Lauren (Sarasin). I'm not sure why you felt the need to publically slag my shop. When you were a child you used to come to my house and I tried to encourage you into the hobby. Since you have been an adult I have further encouraged you, you even did you're work experience here at Coast to Coast. I tried to help you when you worked at Petmania, who I now see you similarily want to slag off on this post, and I tried to help you when you tried your failed attempt at opening a shop of your own. Coast to Coast is succesfull because it does a good job - sure things arent perfect, no where is, but it is still the market leader for a reason. Not only does it, on the whole have lots of happy customers, but it has never run into problems with the council licensing, nor have any sort of legal action pertaining to animal cruelty. So yes on the whole, your comments are obviously with their own agenda - and more than a tad hypocritical. Good luck in the future.

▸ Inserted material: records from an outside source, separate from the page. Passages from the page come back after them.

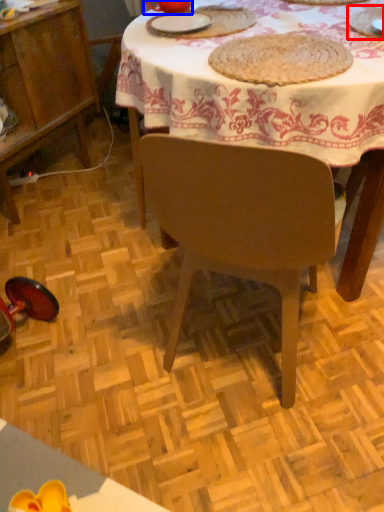
Question: Which point is further to the camera, tableware (highlighted by a red box) or tableware (highlighted by a blue box)?

Choices:
 (A) tableware
 (B) tableware

Answer: (B)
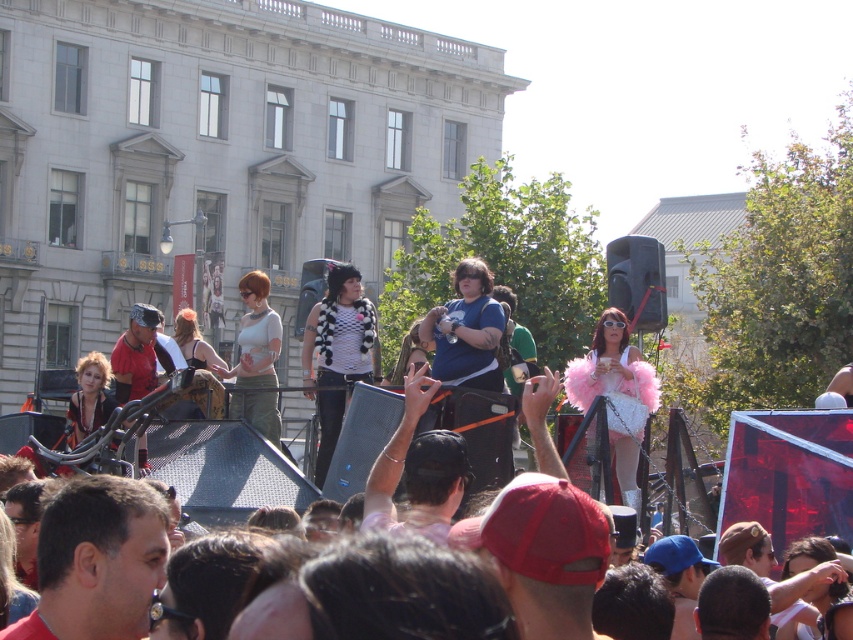
Question: Which object is the farthest from the red fabric cap at center?

Choices:
 (A) dark brown leather jacket at center
 (B) matte black cap at center
 (C) matte red cap at center
 (D) black and white fur vest at center

Answer: (D)

Question: From the image, what is the correct spatial relationship of red fabric cap at center in relation to dark brown leather jacket at center?

Choices:
 (A) right
 (B) left

Answer: (A)

Question: Which object is the closest to the matte red cap at center?

Choices:
 (A) red fabric cap at center
 (B) dark brown leather jacket at center
 (C) matte black cap at center

Answer: (A)

Question: Which of these objects is positioned closest to the matte black cap at center?

Choices:
 (A) black and white fur vest at center
 (B) red fabric cap at center

Answer: (A)

Question: From the image, what is the correct spatial relationship of red fabric cap at center in relation to dark brown leather jacket at center?

Choices:
 (A) below
 (B) above

Answer: (A)

Question: Can you confirm if dark brown leather jacket at center is positioned below black and white fur vest at center?

Choices:
 (A) no
 (B) yes

Answer: (B)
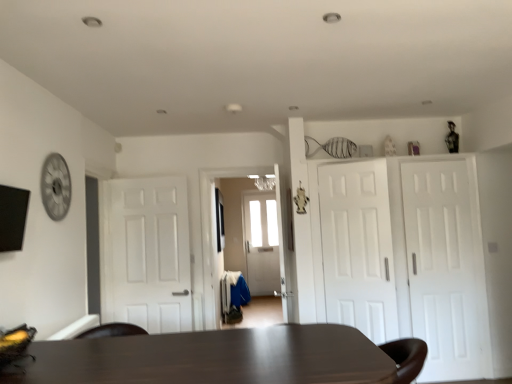
Question: Is white matte door at right, which is the 2th door in right-to-left order, touching dark brown wooden table at center?

Choices:
 (A) no
 (B) yes

Answer: (A)

Question: Is dark brown wooden table at center at the back of white matte door at right, which is the 2th door in right-to-left order?

Choices:
 (A) no
 (B) yes

Answer: (A)

Question: Is white matte door at right, the 3th door in the left-to-right sequence, positioned far away from dark brown wooden table at center?

Choices:
 (A) no
 (B) yes

Answer: (B)

Question: From the image's perspective, is white matte door at right, which is the 2th door in right-to-left order, above dark brown wooden table at center?

Choices:
 (A) no
 (B) yes

Answer: (B)

Question: Considering the relative sizes of white matte door at right, the 3th door in the left-to-right sequence, and dark brown wooden table at center in the image provided, is white matte door at right, the 3th door in the left-to-right sequence, taller than dark brown wooden table at center?

Choices:
 (A) yes
 (B) no

Answer: (A)

Question: Is white matte door at center, which appears as the 3th door when viewed from the right, bigger or smaller than white matte door at right, which is counted as the 1th door, starting from the right?

Choices:
 (A) big
 (B) small

Answer: (B)

Question: In terms of height, does white matte door at center, acting as the 2th door starting from the left, look taller or shorter compared to white matte door at right, positioned as the 4th door in left-to-right order?

Choices:
 (A) short
 (B) tall

Answer: (A)

Question: Is point (392, 263) closer or farther from the camera than point (423, 367)?

Choices:
 (A) closer
 (B) farther

Answer: (B)

Question: From a real-world perspective, is white matte door at center, which appears as the 3th door when viewed from the right, physically located above or below white matte door at right, positioned as the 4th door in left-to-right order?

Choices:
 (A) below
 (B) above

Answer: (B)

Question: Choose the correct answer: Is dark brown wooden table at center inside white matte door at center, which appears as the 3th door when viewed from the right, or outside it?

Choices:
 (A) outside
 (B) inside

Answer: (A)

Question: From the image's perspective, is dark brown wooden table at center located above or below white matte door at center, acting as the 2th door starting from the left?

Choices:
 (A) above
 (B) below

Answer: (B)

Question: From a real-world perspective, is dark brown wooden table at center positioned above or below white matte door at center, which appears as the 3th door when viewed from the right?

Choices:
 (A) below
 (B) above

Answer: (A)

Question: Based on their sizes in the image, would you say dark brown wooden table at center is bigger or smaller than white matte door at center, acting as the 2th door starting from the left?

Choices:
 (A) big
 (B) small

Answer: (A)

Question: From a real-world perspective, is dark brown wooden table at center above or below white matte door at right, positioned as the 4th door in left-to-right order?

Choices:
 (A) below
 (B) above

Answer: (A)

Question: Is point (228, 352) positioned closer to the camera than point (463, 354)?

Choices:
 (A) closer
 (B) farther

Answer: (A)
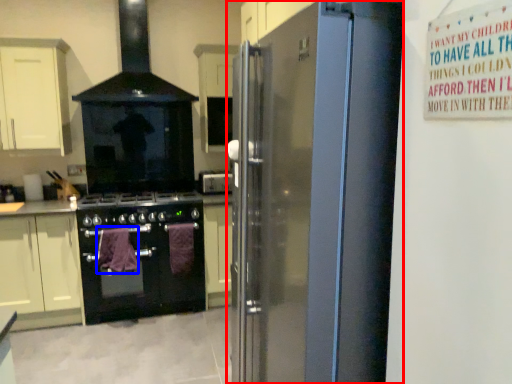
Question: Which object is closer to the camera taking this photo, refrigerator (highlighted by a red box) or blanket (highlighted by a blue box)?

Choices:
 (A) refrigerator
 (B) blanket

Answer: (A)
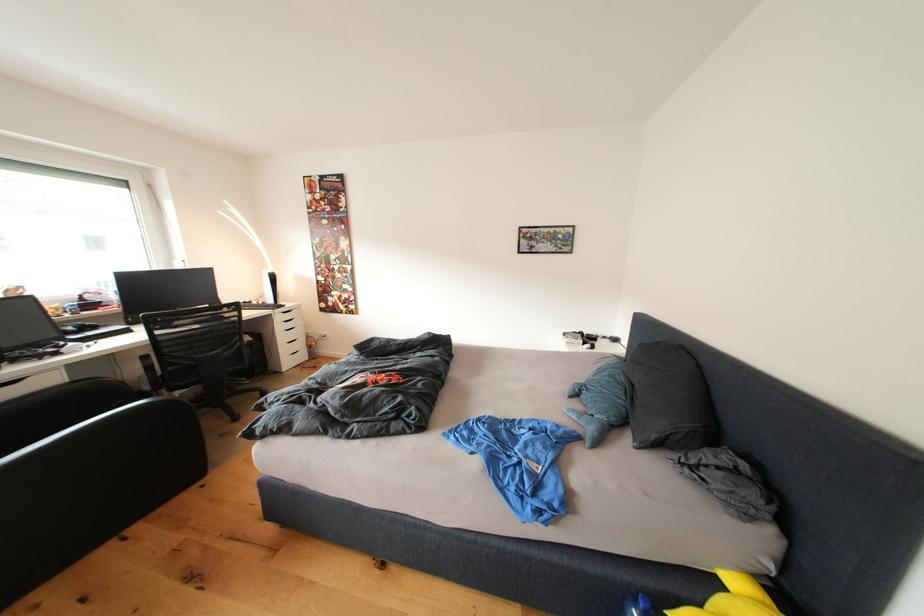
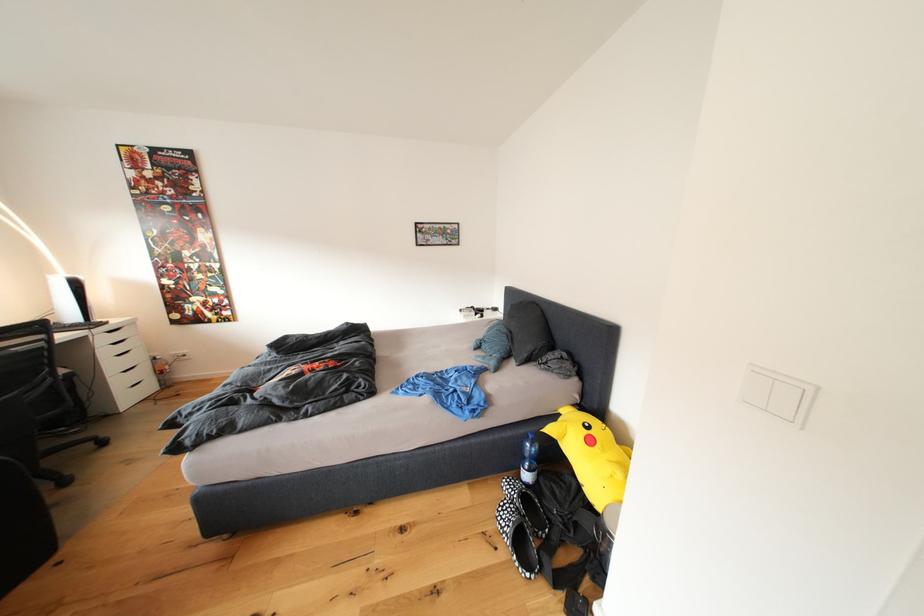
Locate, in the second image, the point that corresponds to (x=310, y=351) in the first image.

(152, 379)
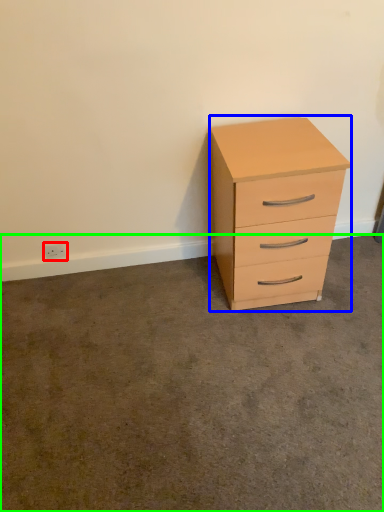
Question: Based on their relative distances, which object is nearer to electric outlet (highlighted by a red box)? Choose from chest of drawers (highlighted by a blue box) and concrete (highlighted by a green box).

Choices:
 (A) chest of drawers
 (B) concrete

Answer: (B)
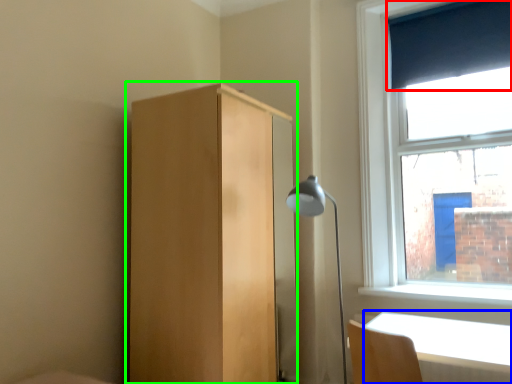
Question: Which object is the farthest from curtain (highlighted by a red box)? Choose among these: table (highlighted by a blue box) or dresser (highlighted by a green box).

Choices:
 (A) table
 (B) dresser

Answer: (A)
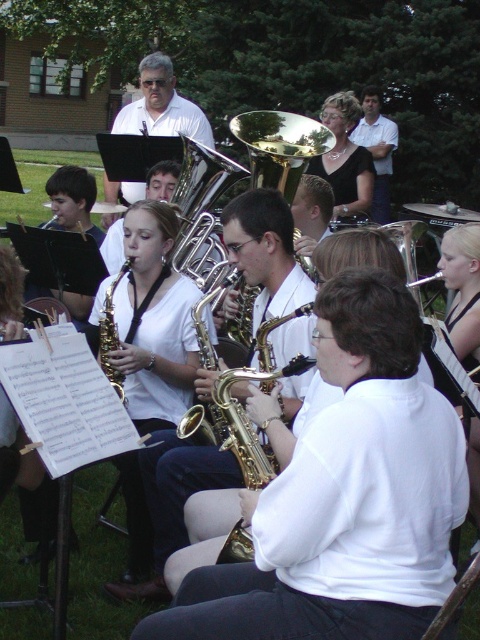
You are a music teacher trying to arrange the brass shiny trumpet at center and the gold shiny saxophone at center on a narrow music stand. Which instrument should you place first to ensure both can fit side by side?

The gold shiny saxophone at center should be placed first because its width is smaller than the brass shiny trumpet at center, allowing both to fit side by side on the narrow music stand.

You are standing at the origin point of the coordinate system in the image. You want to walk to the point labeled as point (201, 214). Will you pass by the point labeled as point (248, 129) first?

Yes, you will pass by point (248, 129) first because point (201, 214) is behind point (248, 129) in the image.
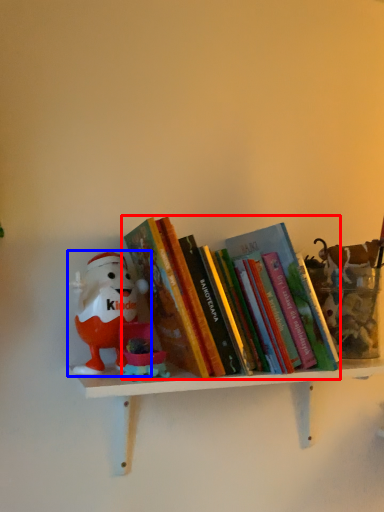
Question: Which object is closer to the camera taking this photo, book (highlighted by a red box) or toy (highlighted by a blue box)?

Choices:
 (A) book
 (B) toy

Answer: (A)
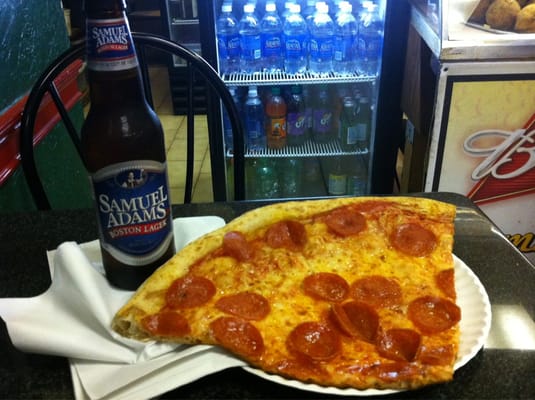
Where is `napkin`? This screenshot has width=535, height=400. napkin is located at coordinates (77, 331), (171, 375), (109, 381).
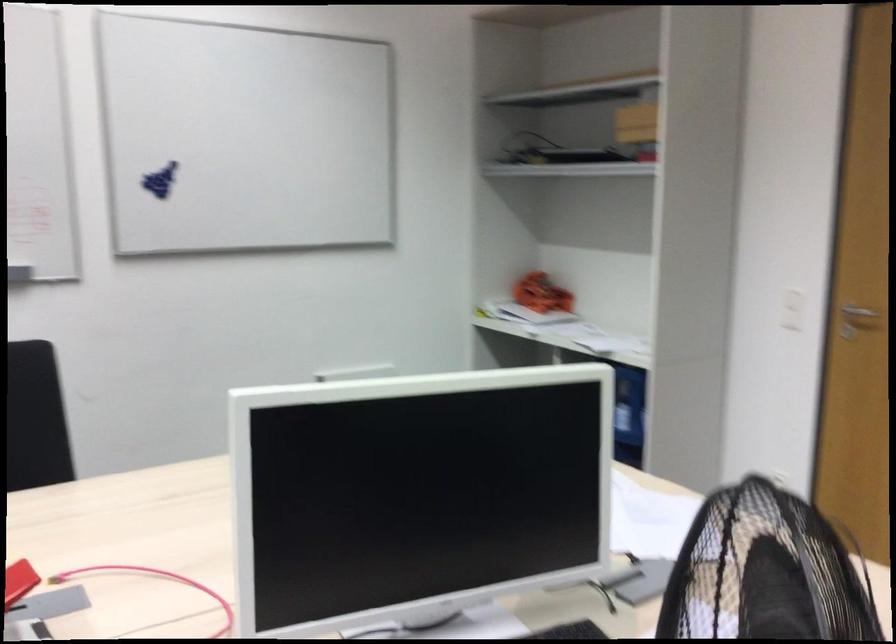
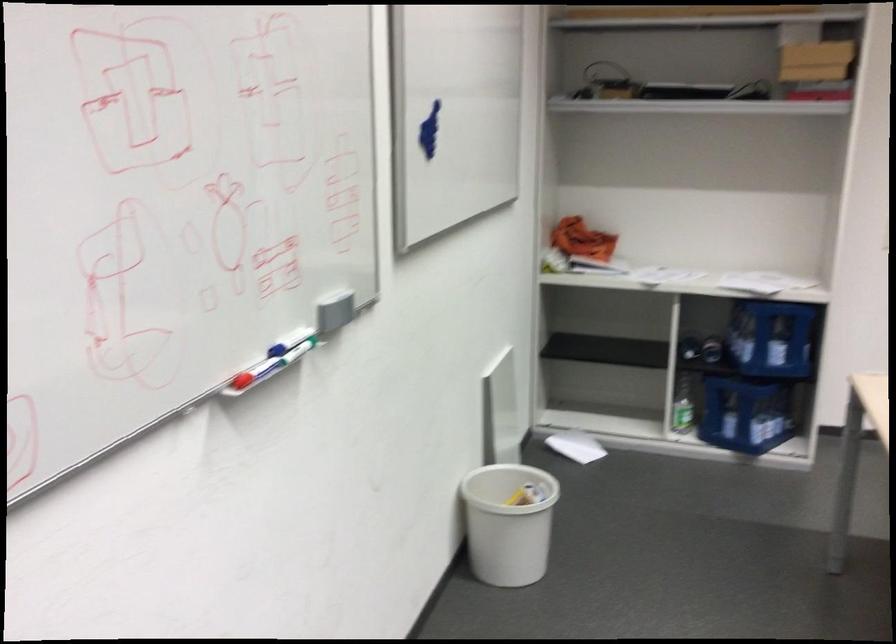
Locate, in the second image, the point that corresponds to point (75, 256) in the first image.

(334, 310)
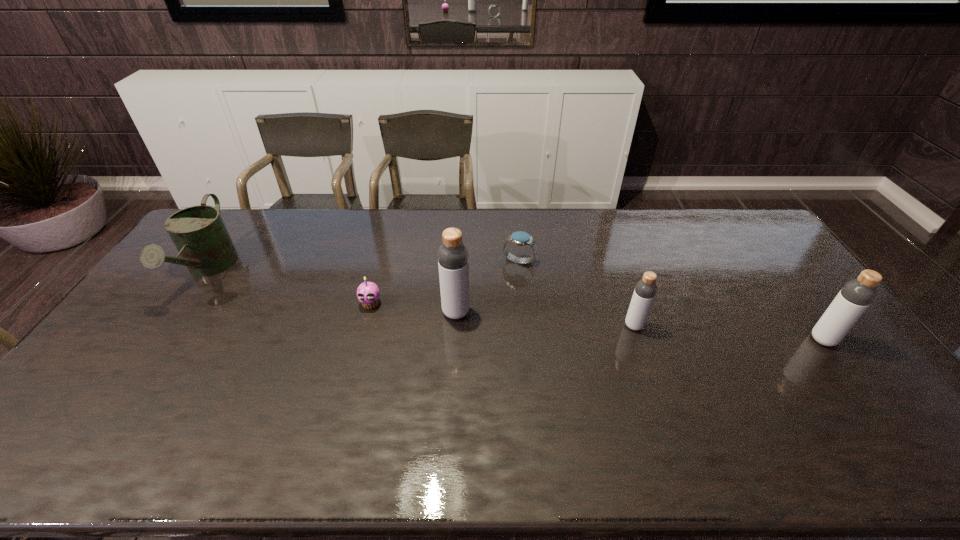
Identify the location of free space at the near edge of the desktop. (616, 404).

Identify the location of free region at the left edge. Image resolution: width=960 pixels, height=540 pixels. (138, 326).

Identify the location of vacant space at the near left corner. (76, 404).

This screenshot has height=540, width=960. Identify the location of free location at the far right corner of the desktop. (713, 216).

The image size is (960, 540). Find the location of `free area in between the tallest bottle and the watering can`. free area in between the tallest bottle and the watering can is located at coordinates (332, 291).

What are the coordinates of `blank region between the leftmost object and the rightmost object` in the screenshot? It's located at (516, 305).

Where is `vacant point located between the second object from left to right and the second tallest bottle`? This screenshot has height=540, width=960. vacant point located between the second object from left to right and the second tallest bottle is located at coordinates (597, 322).

Where is `free space between the fourth object from left to right and the tallest object`? The image size is (960, 540). free space between the fourth object from left to right and the tallest object is located at coordinates (488, 287).

Where is `vacant point located between the rightmost bottle and the leftmost object`? vacant point located between the rightmost bottle and the leftmost object is located at coordinates coord(516,305).

The image size is (960, 540). What are the coordinates of `unoccupied area between the second bottle from left to right and the tallest object` in the screenshot? It's located at (545, 319).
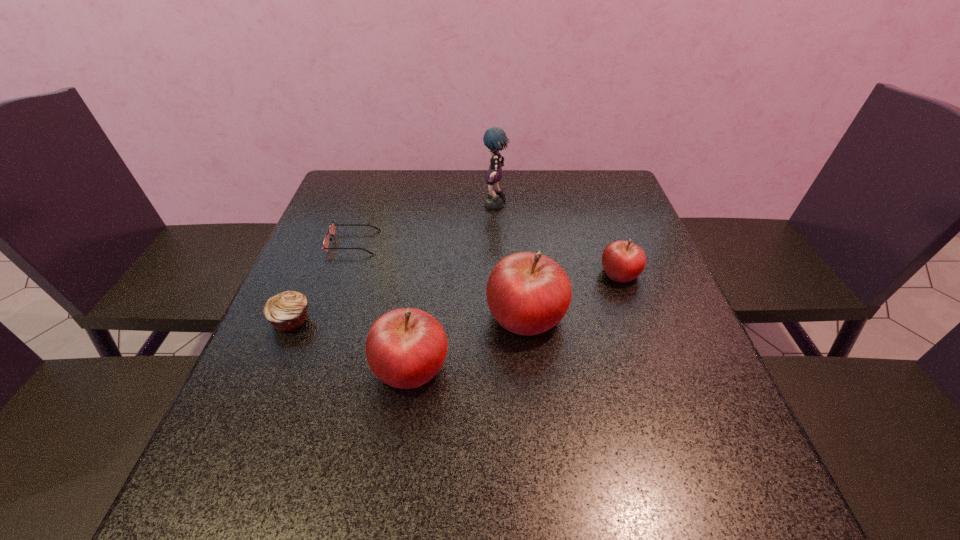
Please show where to add a apple on the left while keeping spacing even. Please provide its 2D coordinates. Your answer should be formatted as a tuple, i.e. [(x, y)], where the tuple contains the x and y coordinates of a point satisfying the conditions above.

[(263, 432)]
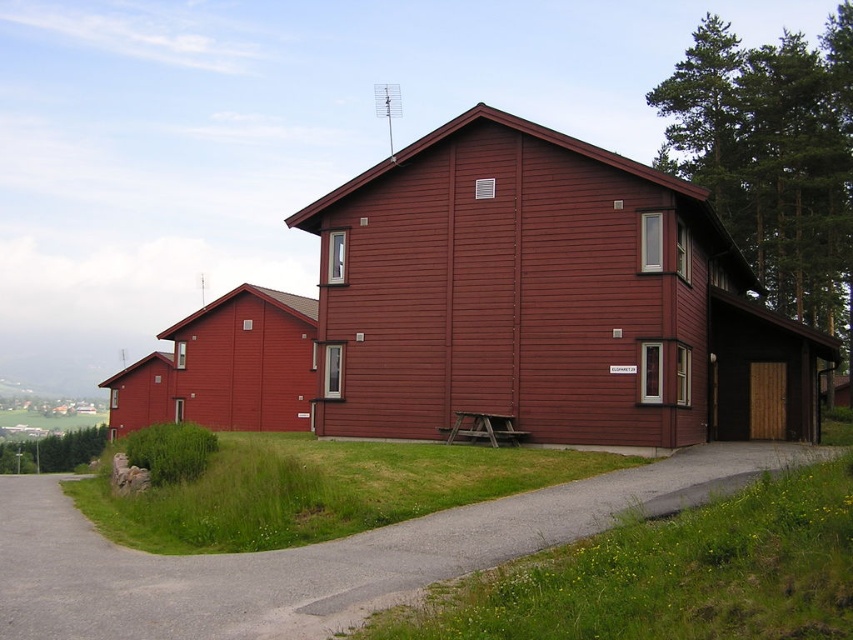
Can you confirm if matte wood barn at center is shorter than gray asphalt driveway at lower left?

No, matte wood barn at center is not shorter than gray asphalt driveway at lower left.

Who is more forward, (x=740, y=262) or (x=28, y=492)?

Positioned in front is point (x=28, y=492).

The width and height of the screenshot is (853, 640). Identify the location of matte wood barn at center. (543, 300).

Image resolution: width=853 pixels, height=640 pixels. What are the coordinates of `matte wood barn at center` in the screenshot? It's located at (543, 300).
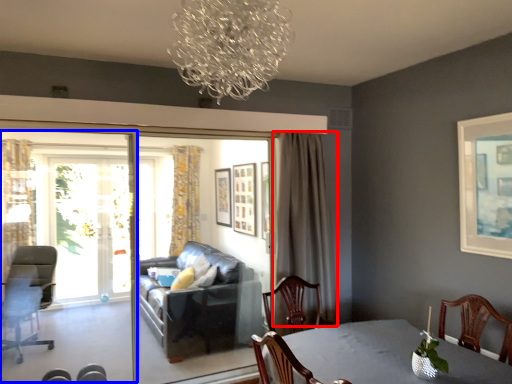
Question: Which point is further to the camera, curtain (highlighted by a red box) or screen door (highlighted by a blue box)?

Choices:
 (A) curtain
 (B) screen door

Answer: (A)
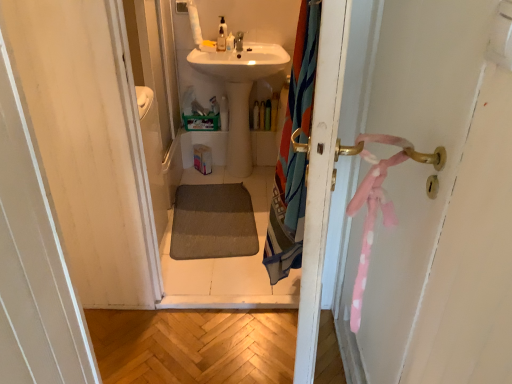
Question: Is translucent plastic soap dispenser at upper center, the 1th toiletry positioned from the top, inside or outside of white glossy sink at center?

Choices:
 (A) outside
 (B) inside

Answer: (A)

Question: Does point (228, 41) appear closer or farther from the camera than point (236, 54)?

Choices:
 (A) closer
 (B) farther

Answer: (B)

Question: Estimate the real-world distances between objects in this image. Which object is closer to the translucent plastic soap dispenser at upper center, which appears as the third toiletry when ordered from the bottom?

Choices:
 (A) multicolored fabric shower curtain at right
 (B) translucent plastic bottle at center, which is counted as the 4th toiletry, starting from the left
 (C) translucent plastic bottle at center, placed as the 2th toiletry when sorted from back to front
 (D) matte white faucet at upper center
 (E) white glossy sink at center

Answer: (D)

Question: Estimate the real-world distances between objects in this image. Which object is closer to the matte white faucet at upper center?

Choices:
 (A) translucent plastic soap dispenser at upper center, which appears as the third toiletry when ordered from the bottom
 (B) translucent plastic bottle at center, positioned as the first toiletry in bottom-to-top order
 (C) translucent plastic bottle at center, which is counted as the 4th toiletry, starting from the left
 (D) multicolored fabric shower curtain at right
 (E) white glossy sink at center

Answer: (A)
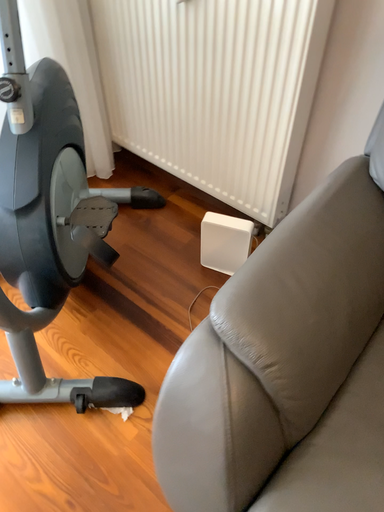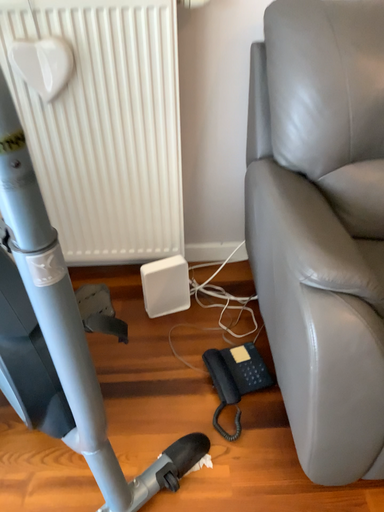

There seems to be an influx of new shops selling reptiles around the North East, Monument Aquatics, Penshaw Aquatics and Reptiles, Julies pets, Cyber Aquatics, Tropical Team - if any one wants contact details for them I hold all their details on Zoo Logics data base - along with some of the more established such as Dunsten Aquatics, Petmania and North East Exotics. Cant comment on how good or bad they all are - best to visit to make your own minds up. Just dont take comments on forums at face value - often comments are made with an agenda.

Thats without stating the obvious that some shop keepers may take exception to such comments and want to take legal action against you for making such comments as Laurens and Mark and Wendy's.


----------



## moonlight (Jun 30, 2007)

I have only been to animal allsorts once so cant really comment 
Coast 2 Coast are excellent in my opinion and will help you with after care or even advice about an animal you have bought elsewhere, 
same with Penshaw Aquatics (Brian I think the owner is) excellent quality animals, reasonably priced and again excellent advice, fins paws and claws I only use for livefood or mice


----------



## bubbs_87 (Jun 24, 2008)

Penshaw aquatics is the only place (bar coast to coast) that i trust for my advice, animals and food. But i'm in there evey week.
If it wasnt for them, it would be coast to coast without fail, ive been there and know someone who works there and cant speak highly enough of them or the way they keep their animals. 

The way i see it is if you see the animals in the shop all looking lively, healthy, clean and provided with food and water, then obviously someone in the shop is doing something right......


----------



## Mr-T (Jan 25, 2007)

Well said Kev, I thoroughly recommend coast 2 coast as kev has gone to great lengths to obtain me a particular morph of leopard gecko that was proving difficult to get. The help they gave me was second to none and aftercare was fantastic and there really arent many shops who will go to the lengths they did for me!!!
I myself recently started working in the aquatics section of petmania and am currently overhauliing it and sorting it out. Before I started the reptiles were moved into there own shop 2 doors down and since being there I can't help but notice how dedicated johnny (there reptile guy) is to the care and maintainence of the reps. Hes always the first person in and almost guaranteed to be the last person home and often does 90 hour weeks to ensure the best possible welfare for the reptiles in his care. (all this without overtime :O)
In a nutshell the guy knows his stuff!!


----------



## LauraN (Jan 10, 2008)

*Serpentus Exotics*

Serpentus Exotics in Townhill, Dunfermline, Fife.

They're fantastic, amazing people, well looked after and healthy reptiles. They even have reptiles that are locally bred which is great as they have a bit of history to go with them :2thumb:

Live food, frozen food, equipment, accessories etc are all decent prices, nothing is over priced.

Always give good friendly advice when needed and your always made to feel welcome.


----------



## jonnyboy (Apr 22, 2008)

Im from boldon in south shields, and I dont drive so fins paws and claws is the only place I go for frozen mice and stuff, I cant afford to pay pet shop prices for reptiles!!!

Ive bought 2 corns from harton aquatics, his prices arent too bad but the animals are!


----------